O dia era chuvoso, como que todos os anjos renegados
chorassem pelo blasfémico pecado da indiferença. A cor do céu era semelhante às
filas de sepulturas que estavam ali perante eles. Via-se uma fina camada de
nevoeiro até a linha do horizonte, sem que um único vestígio de esperança se
fizesse sentir perante o clima melancólico fortemente imposto pelos gritos
agoniantes dos espíritos marcados pela revolta.
Saphira, tivera completado a maioridade no dia anterior, os
seus dezassete anos. Possuía uma beleza inumana, pálida como a neve de
Dezembro, um corpo esguio e perfeitamente moldado pelas curvas femininas
demasiado belas para uma simples mortal. Os seus olhos eram de um azul tão
inocente como o céu do paraíso, rodeados de uma carregada maquilhagem negra e
os seus cabelos eram de um negro tão sombrio como breu, de um liso perfeito,
acariciando-lhe o corpo até às ancas. A face estava agora com uma marca negra
resultante de uma lágrima derramada. A sua beleza sobrenatural era
completamente contrária aos seus sentimentos, esses de uma humanidade extrema,
de uma tristeza sepulcral.
Trevor, vivia agora os seus confusos quinze anos. A ele, não
era a beleza que o fazia destacar-se. Era a sua inteligência, o seu olhar
expressivo. Um olhar que daria esperança, certamente, a qualquer alma com uma réstia
de vida. Transmitia a beleza humana. A beleza do pensamento, do sentimento e da
natureza. A beleza de um ser sofrido, um ser com sonhos, com esperança. O seu
cabelo encaracolado de um castanho vivo, chegava-lhe aos ombros e o seu corpo
era mediano. Não era sensual, apenas belo.
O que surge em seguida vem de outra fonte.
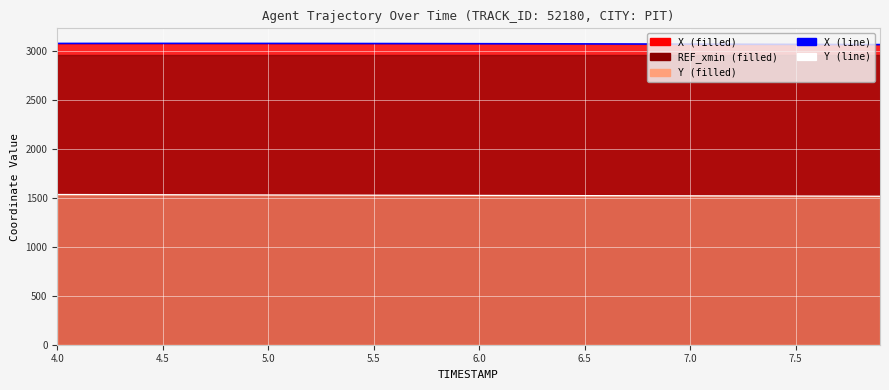

What is the smallest value displayed?

1515.8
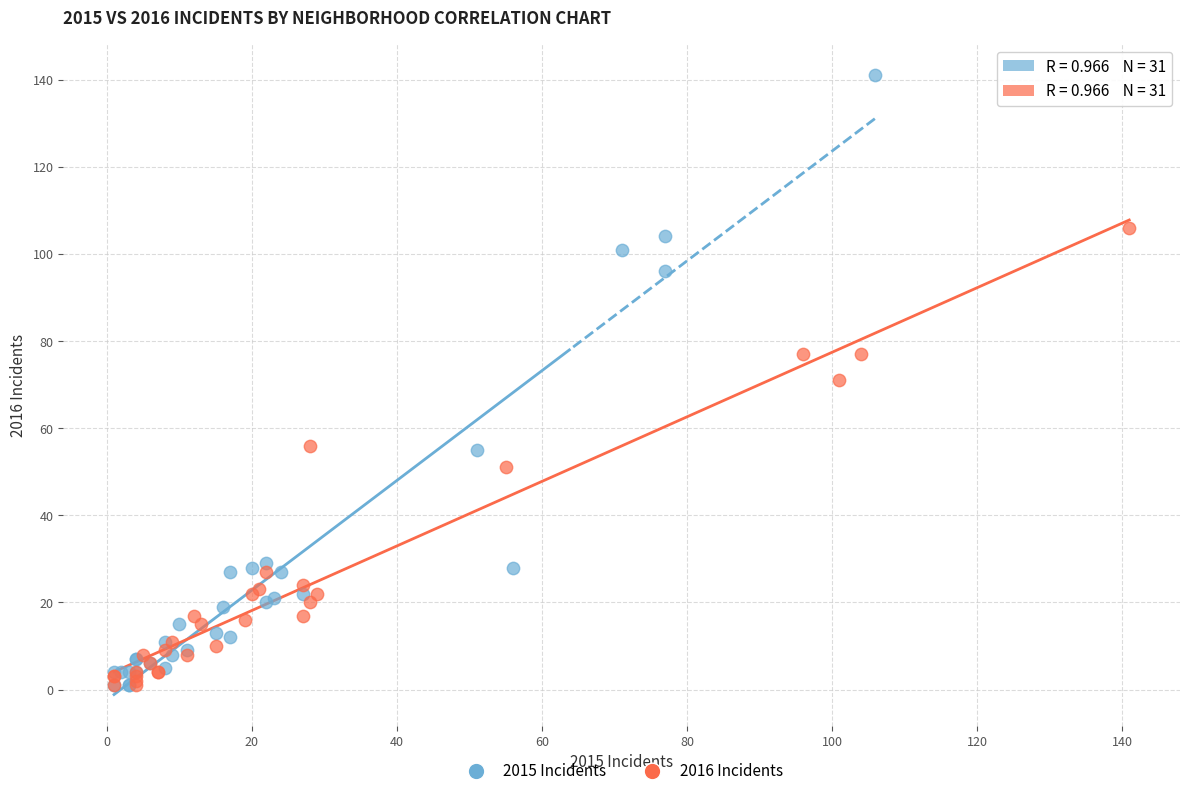

Which series has the largest Y range (max minus min)?

2015 Incidents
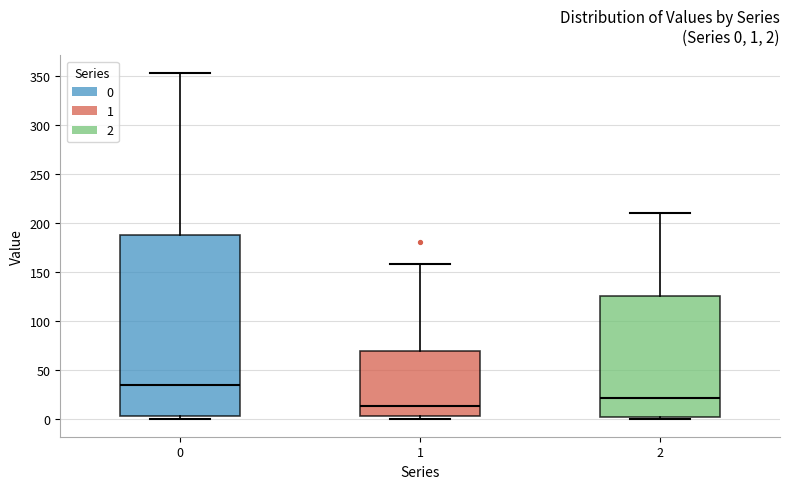

Comparing the boxes themselves (not the whiskers), which one is the tallest?

0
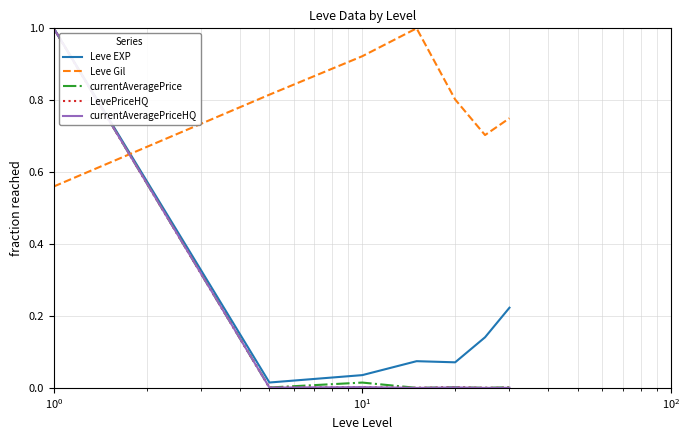

In Leve Gil, how many points are higher than both neighbors (excluding endpoints)?

1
Os olhos inocentes de Saphira interceptaram-se com a
esperança emanada pelo olhar de Trevor. Ambos eram sofridos, de maneiras
diferentes, por razões distintas. Ela tinha o olhar de quem sonhava mudar a
humanidade. Ele tinha no olhar uma esperança inequívoca de que a humanidade
mudasse. Os seus olhares prenderam-se um ao outro de forma inexplicável. Era, para
ambos, a primeira vez que o calor da compreensão lhes dançava na alma.
Nesse momento, o coração de Saphira acelera compulsivamente
e o respirar de Trevor silencia-se como se o ruído da respiração ameaçasse
arruinar aquele momento.
Nesse instante, um ameaçador trovão quebra a escuridão
instalada naquele jardim mortuário e a chuva começa a cair compulsivamente.